*Requirement*.
Each line with the string "degrees" is to be copied from the records below.

[Records for processing Boundary: Start]

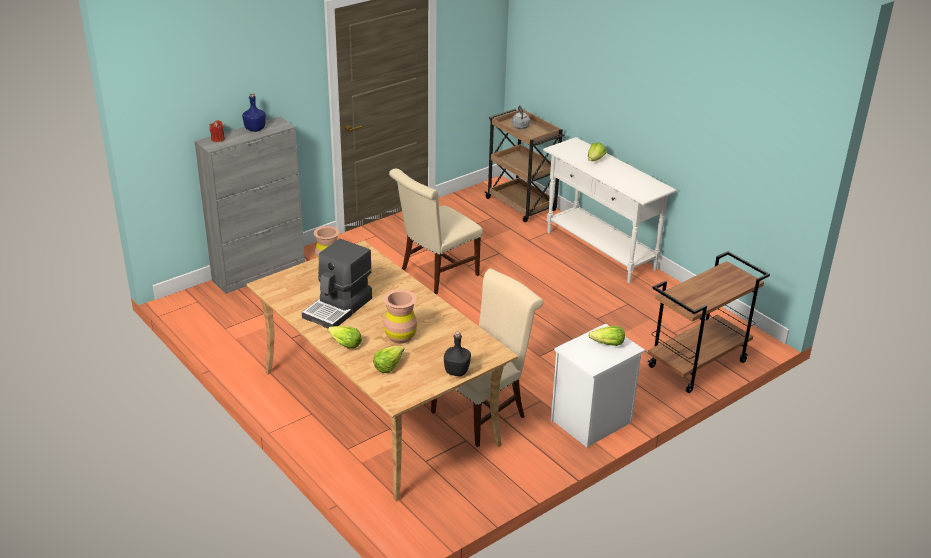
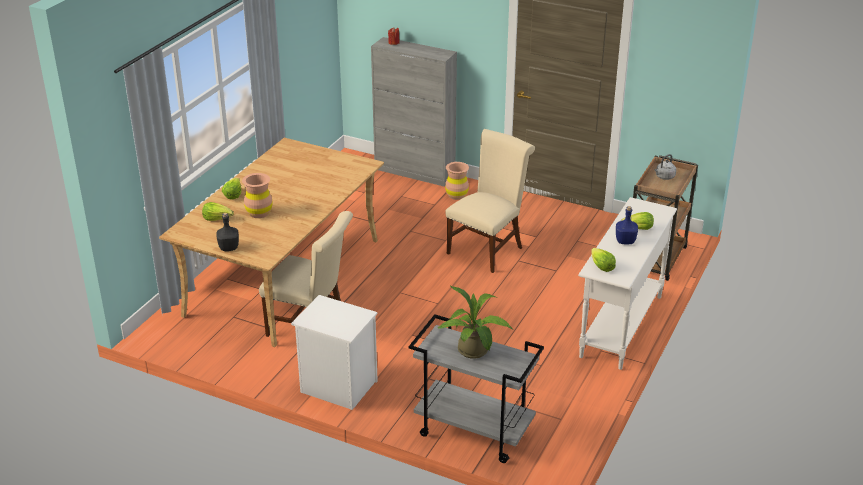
camera: 65 degrees right, 0 degrees up
(255, 129) = (424, 49): blue bottle -> blue bottle (625, 241)
(339, 308) = (278, 179): coffee machine -> none
(435, 274) = (488, 248): beige chair -> beige chair turned 105 degrees clockwise
(607, 344) = (344, 320): lettuce -> lettuce (601, 266)
(697, 365) = (472, 432): brown cart -> grey cart
(708, 287) = (475, 352): none -> potted plant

[Records for processing Boundary: End]

*The completed task*.
camera: 65 degrees right, 0 degrees up
(435, 274) = (488, 248): beige chair -> beige chair turned 105 degrees clockwise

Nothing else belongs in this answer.